▸ Supplied data:
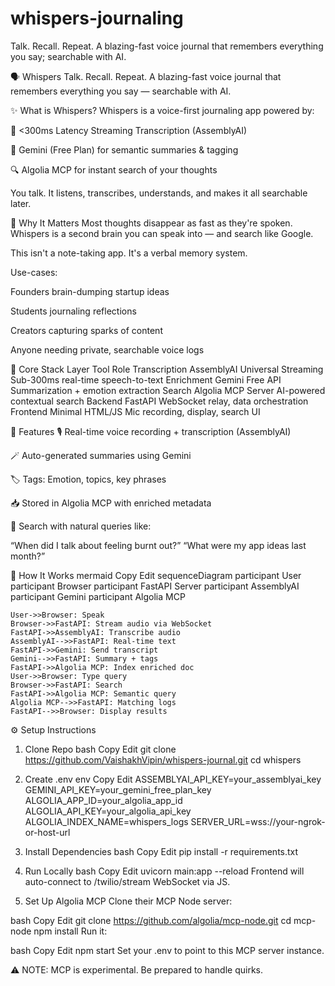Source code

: # whispers-journaling
Talk. Recall. Repeat. A blazing-fast voice journal that remembers everything you say; searchable with AI.

🗣️ Whispers
Talk. Recall. Repeat.
A blazing-fast voice journal that remembers everything you say — searchable with AI.

✨ What is Whispers?
Whispers is a voice-first journaling app powered by:

🧠 <300ms Latency Streaming Transcription (AssemblyAI)

💬 Gemini (Free Plan) for semantic summaries & tagging

🔍 Algolia MCP for instant search of your thoughts

You talk. It listens, transcribes, understands, and makes it all searchable later.

🧪 Why It Matters
Most thoughts disappear as fast as they're spoken. Whispers is a second brain you can speak into — and search like Google.

This isn't a note-taking app.
It's a verbal memory system.

Use-cases:

Founders brain-dumping startup ideas

Students journaling reflections

Creators capturing sparks of content

Anyone needing private, searchable voice logs

🧩 Core Stack
Layer	Tool	Role
Transcription	AssemblyAI Universal Streaming	Sub-300ms real-time speech-to-text
Enrichment	Gemini Free API	Summarization + emotion extraction
Search	Algolia MCP Server	AI-powered contextual search
Backend	FastAPI	WebSocket relay, data orchestration
Frontend	Minimal HTML/JS	Mic recording, display, search UI

🧠 Features
🎙️ Real-time voice recording + transcription (AssemblyAI)

🪄 Auto-generated summaries using Gemini

🏷️ Tags: Emotion, topics, key phrases

📥 Stored in Algolia MCP with enriched metadata

🔎 Search with natural queries like:

“When did I talk about feeling burnt out?”
“What were my app ideas last month?”

🚀 How It Works
mermaid
Copy
Edit
sequenceDiagram
    participant User
    participant Browser
    participant FastAPI Server
    participant AssemblyAI
    participant Gemini
    participant Algolia MCP

    User->>Browser: Speak
    Browser->>FastAPI: Stream audio via WebSocket
    FastAPI->>AssemblyAI: Transcribe audio
    AssemblyAI-->>FastAPI: Real-time text
    FastAPI->>Gemini: Send transcript
    Gemini-->>FastAPI: Summary + tags
    FastAPI->>Algolia MCP: Index enriched doc
    User->>Browser: Type query
    Browser->>FastAPI: Search
    FastAPI->>Algolia MCP: Semantic query
    Algolia MCP-->>FastAPI: Matching logs
    FastAPI-->>Browser: Display results
⚙️ Setup Instructions
1. Clone Repo
bash
Copy
Edit
git clone https://github.com/VaishakhVipin/whispers-journal.git
cd whispers
2. Create .env
env
Copy
Edit
ASSEMBLYAI_API_KEY=your_assemblyai_key
GEMINI_API_KEY=your_gemini_free_plan_key
ALGOLIA_APP_ID=your_algolia_app_id
ALGOLIA_API_KEY=your_algolia_api_key
ALGOLIA_INDEX_NAME=whispers_logs
SERVER_URL=wss://your-ngrok-or-host-url
3. Install Dependencies
bash
Copy
Edit
pip install -r requirements.txt
4. Run Locally
bash
Copy
Edit
uvicorn main:app --reload
Frontend will auto-connect to /twilio/stream WebSocket via JS.

5. Set Up Algolia MCP
Clone their MCP Node server:

bash
Copy
Edit
git clone https://github.com/algolia/mcp-node.git
cd mcp-node
npm install
Run it:

bash
Copy
Edit
npm start
Set your .env to point to this MCP server instance.

⚠️ NOTE: MCP is experimental. Be prepared to handle quirks.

▸ Action item:
Count the lines in the entries above that contain the string "recording", matching case exactly, and give only the number.

▸ Task response:
2